2314.2 A Work of Visual Art Distinguished from Visual Art Works and Works of the Visual Arts
There is an important distinction between a “work of visual art” and the terms “work of the visual arts” and “visual art work,” which are used in Chapter 900 and elsewhere in this Compendium.
The term work of visual art is defined in Section 101 of the statute. As the legislative history explains, this term “is not synonymous with any other definition in the Copyright Act and, in particular, it is narrower than the [statutory] definition of ‘pictorial, graphic, and sculptural works.'” H.R. REP. NO. 101-514, at 11 (1990), reprinted in 1990 U.S.C.C.A.N. at 6921. Specifically, the work must be a painting, a drawing, a print, a sculpture, or a still photographic image produced for exhibition, and the work must exist in a single copy or in a limited edition of 200 copies or fewer copies that are signed and consecutively numbered by the author. See id.

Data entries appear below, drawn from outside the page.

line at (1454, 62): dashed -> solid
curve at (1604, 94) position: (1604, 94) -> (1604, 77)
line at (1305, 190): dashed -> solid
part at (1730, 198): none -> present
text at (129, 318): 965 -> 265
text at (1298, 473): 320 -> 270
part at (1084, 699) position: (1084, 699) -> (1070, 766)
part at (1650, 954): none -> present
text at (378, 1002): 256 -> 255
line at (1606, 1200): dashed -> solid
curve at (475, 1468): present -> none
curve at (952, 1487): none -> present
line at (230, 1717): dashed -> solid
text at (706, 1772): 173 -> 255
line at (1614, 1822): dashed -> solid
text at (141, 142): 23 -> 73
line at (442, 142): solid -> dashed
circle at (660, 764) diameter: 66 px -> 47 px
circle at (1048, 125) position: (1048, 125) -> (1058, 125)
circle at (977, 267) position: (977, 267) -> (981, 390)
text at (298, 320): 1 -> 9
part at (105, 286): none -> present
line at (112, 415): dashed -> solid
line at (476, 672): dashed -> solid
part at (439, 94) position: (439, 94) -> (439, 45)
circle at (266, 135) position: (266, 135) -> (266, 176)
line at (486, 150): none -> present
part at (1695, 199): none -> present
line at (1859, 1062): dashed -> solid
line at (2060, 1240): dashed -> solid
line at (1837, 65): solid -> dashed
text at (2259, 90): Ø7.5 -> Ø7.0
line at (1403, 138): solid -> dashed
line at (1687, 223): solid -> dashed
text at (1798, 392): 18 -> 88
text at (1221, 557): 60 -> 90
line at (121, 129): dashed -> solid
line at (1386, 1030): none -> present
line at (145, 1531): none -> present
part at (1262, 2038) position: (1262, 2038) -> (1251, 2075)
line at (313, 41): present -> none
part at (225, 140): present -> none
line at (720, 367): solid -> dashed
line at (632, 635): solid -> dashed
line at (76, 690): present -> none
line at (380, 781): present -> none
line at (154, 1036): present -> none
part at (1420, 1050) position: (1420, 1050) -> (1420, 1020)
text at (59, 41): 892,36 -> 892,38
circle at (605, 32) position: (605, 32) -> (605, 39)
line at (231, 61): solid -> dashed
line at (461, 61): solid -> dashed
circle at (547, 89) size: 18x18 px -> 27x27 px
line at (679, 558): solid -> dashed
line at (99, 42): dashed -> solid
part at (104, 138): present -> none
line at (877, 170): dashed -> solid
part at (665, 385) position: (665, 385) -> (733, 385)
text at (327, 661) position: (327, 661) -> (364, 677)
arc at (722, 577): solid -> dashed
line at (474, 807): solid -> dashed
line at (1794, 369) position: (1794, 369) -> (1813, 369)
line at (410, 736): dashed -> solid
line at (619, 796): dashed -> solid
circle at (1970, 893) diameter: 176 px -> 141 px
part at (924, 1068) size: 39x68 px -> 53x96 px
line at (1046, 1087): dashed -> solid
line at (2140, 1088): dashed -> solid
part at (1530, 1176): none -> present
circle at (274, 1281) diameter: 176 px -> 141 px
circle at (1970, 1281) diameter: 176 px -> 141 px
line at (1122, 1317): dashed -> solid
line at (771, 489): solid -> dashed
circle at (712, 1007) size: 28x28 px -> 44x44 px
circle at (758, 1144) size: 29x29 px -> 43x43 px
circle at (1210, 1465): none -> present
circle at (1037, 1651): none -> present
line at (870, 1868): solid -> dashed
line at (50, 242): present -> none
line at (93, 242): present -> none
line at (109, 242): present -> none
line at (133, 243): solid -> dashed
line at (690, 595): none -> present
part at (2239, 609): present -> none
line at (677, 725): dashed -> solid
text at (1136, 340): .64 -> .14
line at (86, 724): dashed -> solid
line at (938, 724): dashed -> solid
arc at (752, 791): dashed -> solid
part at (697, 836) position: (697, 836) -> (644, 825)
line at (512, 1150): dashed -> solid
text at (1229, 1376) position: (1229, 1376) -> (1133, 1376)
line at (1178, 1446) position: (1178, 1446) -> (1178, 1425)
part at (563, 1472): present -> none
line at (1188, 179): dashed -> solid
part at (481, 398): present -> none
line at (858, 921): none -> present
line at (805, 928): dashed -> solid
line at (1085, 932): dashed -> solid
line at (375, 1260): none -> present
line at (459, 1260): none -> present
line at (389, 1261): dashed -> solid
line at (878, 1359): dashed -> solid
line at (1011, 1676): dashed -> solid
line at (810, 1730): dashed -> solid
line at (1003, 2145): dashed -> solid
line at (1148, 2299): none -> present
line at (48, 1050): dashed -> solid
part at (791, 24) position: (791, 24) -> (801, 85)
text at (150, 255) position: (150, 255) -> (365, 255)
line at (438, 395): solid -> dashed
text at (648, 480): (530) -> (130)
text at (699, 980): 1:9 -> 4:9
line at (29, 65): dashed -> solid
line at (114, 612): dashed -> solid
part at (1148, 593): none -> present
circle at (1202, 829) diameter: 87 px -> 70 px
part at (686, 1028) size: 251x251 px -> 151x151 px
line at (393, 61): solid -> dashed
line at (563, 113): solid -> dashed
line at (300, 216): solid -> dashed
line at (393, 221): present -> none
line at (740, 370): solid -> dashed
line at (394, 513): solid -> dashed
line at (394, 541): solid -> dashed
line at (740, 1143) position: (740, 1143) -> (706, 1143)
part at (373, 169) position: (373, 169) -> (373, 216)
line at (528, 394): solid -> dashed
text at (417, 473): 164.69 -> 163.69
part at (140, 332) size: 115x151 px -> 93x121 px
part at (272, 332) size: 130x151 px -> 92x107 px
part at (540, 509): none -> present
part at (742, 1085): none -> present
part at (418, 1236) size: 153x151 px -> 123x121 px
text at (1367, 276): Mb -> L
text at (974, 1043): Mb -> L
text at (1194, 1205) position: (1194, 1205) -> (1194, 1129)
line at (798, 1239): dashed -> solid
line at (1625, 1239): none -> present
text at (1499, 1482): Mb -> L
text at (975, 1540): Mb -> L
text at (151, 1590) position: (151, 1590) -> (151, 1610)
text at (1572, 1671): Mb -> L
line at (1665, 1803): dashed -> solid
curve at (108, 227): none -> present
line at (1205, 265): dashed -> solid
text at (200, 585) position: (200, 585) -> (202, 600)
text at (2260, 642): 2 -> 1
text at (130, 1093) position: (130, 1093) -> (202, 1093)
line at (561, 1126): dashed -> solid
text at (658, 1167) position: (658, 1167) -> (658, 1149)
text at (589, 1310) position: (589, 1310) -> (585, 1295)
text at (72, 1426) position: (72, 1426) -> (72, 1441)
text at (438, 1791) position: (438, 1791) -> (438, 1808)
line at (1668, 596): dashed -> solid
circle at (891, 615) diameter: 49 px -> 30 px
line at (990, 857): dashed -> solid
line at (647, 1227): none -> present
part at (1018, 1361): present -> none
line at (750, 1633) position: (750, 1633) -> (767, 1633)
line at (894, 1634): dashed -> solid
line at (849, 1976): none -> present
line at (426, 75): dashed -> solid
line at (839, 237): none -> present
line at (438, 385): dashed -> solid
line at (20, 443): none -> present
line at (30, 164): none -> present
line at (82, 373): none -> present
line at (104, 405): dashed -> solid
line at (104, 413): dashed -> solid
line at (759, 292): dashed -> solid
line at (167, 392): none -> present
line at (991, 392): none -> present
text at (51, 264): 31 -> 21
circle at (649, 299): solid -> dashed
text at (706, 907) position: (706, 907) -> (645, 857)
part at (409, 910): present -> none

The terms “work of the visual arts” and “visual art works” are synonymous with each other. The U.S. Copyright Office uses these terms when referring to (I) pictorial, graphic, and sculptural works, and (ii) architectural works. In other words, a work qualifies as a “work of the visual arts” or a “visual art work” if it falls within the statutory definition of an architectural work or a pictorial, graphic, or sculptural work, regardless of whether the work exists in a single copy or in multiple copies and regardless of whether the copies have been signed or numbered by the author. For a definition and discussion of these terms, see Chapter 900, Section 903.